私は、そんな夫婦関係にはなりたくないと思っていた。

だから夫から、「もっと褒めてほしい」「もっと優しく言ってほしい」「認めてほしい」という空気を感じると、私の中で猛烈な反発が起こるのかもしれない。

「私はあなたのお母さんじゃない」

「あなたの機嫌を取るために、私はいるんじゃない」

私の中には、そんな気持ちがあったのだと思う。

「褒めること」と「機嫌を取ること」は違う

ここまで考えて、ひとつ大きなことに気づいた。

私は「人を褒めること」が嫌いなのではないのかもしれない。

私が嫌なのは、相手の機嫌を保つために、褒めることを求められること。

「褒める」と「機嫌を取る」。似ているようで、私にとってはまったく違うものだった。

本当に助かったなら、「ありがとう、助かったよ」と言えばいい。

頑張っていると思ったら、「疲れているのに、よくやったね」と言えばいい。

上手だと思ったなら、「それ、上手だね」と言えばいい。

それは、ご機嫌取りではない。

私が感じたことを、私自身の意思で相手に伝えることなのだ。

もしかすると、自分のこともねぎらっていなかった

そして、もうひとつ気づいた。

私は人を褒めることだけではなく、自分自身を褒めたり、ねぎらったりすることも、あまりしてこなかったのかもしれない。

「もっと頑張らなくちゃ」

「これくらいできて当たり前」

そんなふうに、自分にも厳しかった。

だからこれからは、「自分褒め」と一緒に、「自分ねぎらい」もやってみようと思う。

「今日もよくやったね」

「疲れているのに、ちゃんとやったね」

「今日は何もしなかったけど、ゆっくり休めたね」

「今日も一日、お疲れさま」

無理に「私ってすごい!」と思わなくてもいい。

ただ、自分の隣に座って、自分の一日を見てあげる。

そんな感じでいいのだと思う。

結果ではなく「やったこと」を見てあげる

これからは、結果だけを褒めるのもやめてみよう。

「いい絵が描けた。私ってすごい」ではなく、「今日は30分、絵の前に座ったね」。

「美味しい料理ができた。えらい」ではなく、「今日も自分たちのためにご飯を作ったね。ありがとう、私」。

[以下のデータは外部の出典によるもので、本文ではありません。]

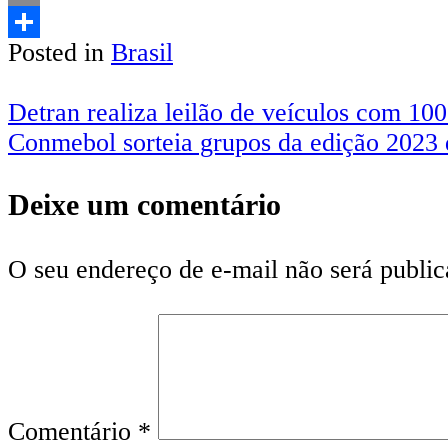
Email
Posted in
Brasil
Share
Navegação
Detran realiza leilão de veículos com 100
Conmebol sorteia grupos da edição 2023 
de
Post
Deixe um comentário
O seu endereço de e-mail não será public
Comentário
*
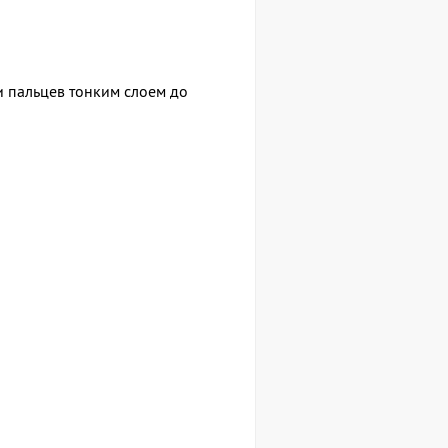
и пальцев тонким слоем до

成果だけではなく、そこに至るまでの小さな行動を見る。

これは、自分だけではなく、人を見るときにも同じなのだと思う。

これから「一日3ねぎらい」をやってみる

① 自分をひとつねぎらう

「今日の私、よくやったね」

「疲れていたのに、ここまでできたね」

何でもいい。

② 誰かをひとつねぎらう

家族でも、友達でも、店員さんでもいい。

「丁寧に対応してくれたな」

「頑張っていたな」

最初は心の中で思うだけでもいい。

③ 夫をひとつねぎらう

「片づけてくれたんだね。ありがとう」

「これ、きれいにできてるね」

「今日は大変だったね。お疲れさま」

ただし、ひとつだけルールを作る。

本当にそう思ったことだけを言う。

無理に褒めない。お世辞を言わない。機嫌を取らない。

「褒めなきゃ」ではなく「見つけたから伝えよう」へ

私は、夫の機嫌を取る妻にはなりたくない。

夫の機嫌は夫のもの。私の機嫌は私のもの。

大人同士、それぞれが自分の感情に責任を持てばいい。

でも、それとは別に。

私はもう少し、人の良いところを見つけられる人になりたい。

そして、見つけた良さを言葉にできる人になりたい。

それは誰かのご機嫌取りではない。

相手の中に小さな光を見つけたとき、「そこ、ちゃんと見えてるよ」と伝えることなのだと思う。

だから、まずは私自身から。

一日の終わりに、自分に聞いてみよう。

「今日の私に、どんな言葉をかけてあげたい?」

そして、「今日もよくやったね」「お疲れさま」と、自分に言ってあげよう。

自分を見る眼差しが少しやさしくなったら、その眼差しはきっと、自然に周りの人にも向かっていく。

褒め上手にならなくてもいい。

ねぎらい上手になってみよう。

それが、これからの私の小さな目標。